#### [REQUEST A]
In the River Niger dredging interview, why does Prof Nwilo say dredging is normally started when the water is low?
#### [REQUEST B]
Carry on the River Niger dredging interview after its last line.

#### [DOCUMENT EXCERPT]

+ + + + +

DDH: Inland waterways are supposed to coordinate all these, not just building of jetties?

Prof Nwilo: No, jetty is just to provide the necessary infrastructure, but to ensure that people use the water ways, water ways are navigable, it’s part of their responsibility. To even develop the surrounding land that they have, it’s part of their responsibility. 

DDH: Then if we come to the issue of, you have now said what the inland water ways are supposed to do and all that. How do you rate NIWA’s job of dredging the waterways. Right now, they are supervising the dredging of the River Niger, in view of your knowledge of their institutional capacity how do you rate their performance in managing this project?

Prof Nwilo: Well Inland Waterways is responsible for the dredging, but it has a consultant that is supposed to work for them. They do not necessarily need to do it themselves and it is even not advisable. But they coordinate what is happening. Let me say that the present dredging was part of what the regime of Rabiu Abubakar thought of. It started with P.T.F (Petroleum Trust Fund) when General Mohammed Buhari was the chairman. So there was that plan to do it. And in fact they tried to start, and when he left, those things were stopped. So, Abubakar himself tried to push that, even everything that is being done now, including the development of the ports were part of the total package that started during his regime and they never materialized. But one thing I do know is that dredging is normally started when the water (level) is low. It is cheaper and faster to do it. And I think the water level was high (when they started the present dredging campaign) and that is not the right time to start.

DDH: You mean this present river Niger dredging?

Prof Nwilo: Yes, then the water level in Nigeria in September and October is high, so that is not the right time to start, you must do it when the water is low..

DDH: So that is one fault already?

Prof Nwilo: Yes, I don’t think they did that at the right time. I am aware that they did a lot of necessary background studies like pre-surveys and also water crossing, because I know that the consultant provided some of those data. And even Inland Waterways has part of the responsibility to some surveys which was going to help them on their planning and to help them identity where to dredge and where not to dredge. Because when you are talking about dredging, you are not dredging the entire length and width. It is not the right thing. There might be areas that are deep, so you go there and remove the sand. That time I think we were talking about 100 meters width…

DDH: At the mid stream?

+ + + + +

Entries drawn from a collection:
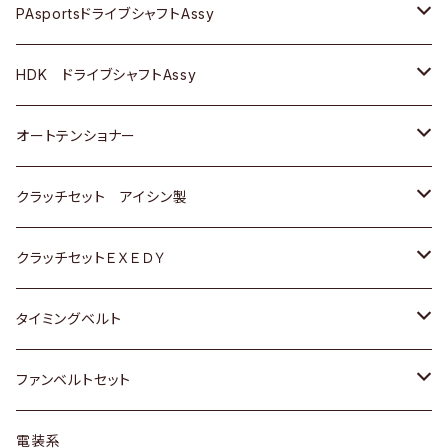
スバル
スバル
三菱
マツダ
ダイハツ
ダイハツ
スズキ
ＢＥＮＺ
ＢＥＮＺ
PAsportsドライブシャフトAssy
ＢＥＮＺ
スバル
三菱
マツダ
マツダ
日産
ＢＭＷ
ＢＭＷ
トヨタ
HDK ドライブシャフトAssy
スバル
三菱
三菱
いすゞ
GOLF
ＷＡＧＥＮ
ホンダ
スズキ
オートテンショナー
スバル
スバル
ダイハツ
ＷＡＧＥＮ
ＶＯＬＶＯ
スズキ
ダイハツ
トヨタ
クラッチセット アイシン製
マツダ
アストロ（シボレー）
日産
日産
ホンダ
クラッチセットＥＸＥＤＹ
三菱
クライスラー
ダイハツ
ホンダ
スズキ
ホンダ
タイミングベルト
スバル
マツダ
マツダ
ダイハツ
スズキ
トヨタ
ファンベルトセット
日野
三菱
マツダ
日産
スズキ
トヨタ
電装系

+ + + + +

#### [WRITTEN RESPONSE A]
He says dredging at low water is cheaper and faster.

#### [WRITTEN RESPONSE B]
Prof Nwilo: It does not mean you have to follow the middle. It is based on the way the water is going, unless you want to cut some areas and maintain the middle. You are looking at the depth, anywhere is not deep, you dig some sand from there. That time we were talking of 2.5meter or so, I’m not too sure whether they still maintain that but that’s what we had in mind. So whatsoever boat or ship is coming it would have enough draught. So if you have a ship that is bigger than that, then it cannot use the waterways.

DDH: Now that parts of the dredging has been suspended to allow for the shoreline project as I informed you before, do you think this would affect the eventual result of the inland waterway dredging?

Prof. Nwilo: Well in fact, you know I am just hearing that. I did not know that it was suspended. Let me say that you do not necessarily have to do shoreline before you dredge. Are you saying the entire project is suspended or part?

DDH: Yes, part of it, the lower Niger part…

Prof Nwilo: Well the government is in a position to … maybe they wanted to have money to do some shoreline protection. Let me tell you, the sand from the dredging can be used. You have what they call useful uses of dredged materials. One of the useful uses of dredged materials is to use sand from there to sand-fill. So they can go on simultaneously. You get sand, may be the state does not want them to develop the town close to the water. It is the sand you get from there that you will use to develop the town, because as you are doing these you would be able to identify where you have sand. So you take the sand there and sand-fill, and you can use the sand for shoreline protection. So I do not see the reason to suspend other than that they are playing some politics.

DDH: The report said the Governors of the coastal states feel that some of their villages are being washed away by the Atlantic Ocean.

Prof Nwilo:They are not being washed away because they are dredging.

DDH: They are saying that if the dredging is completed more volumes of water will be flowing down, and then it will be affecting their communities.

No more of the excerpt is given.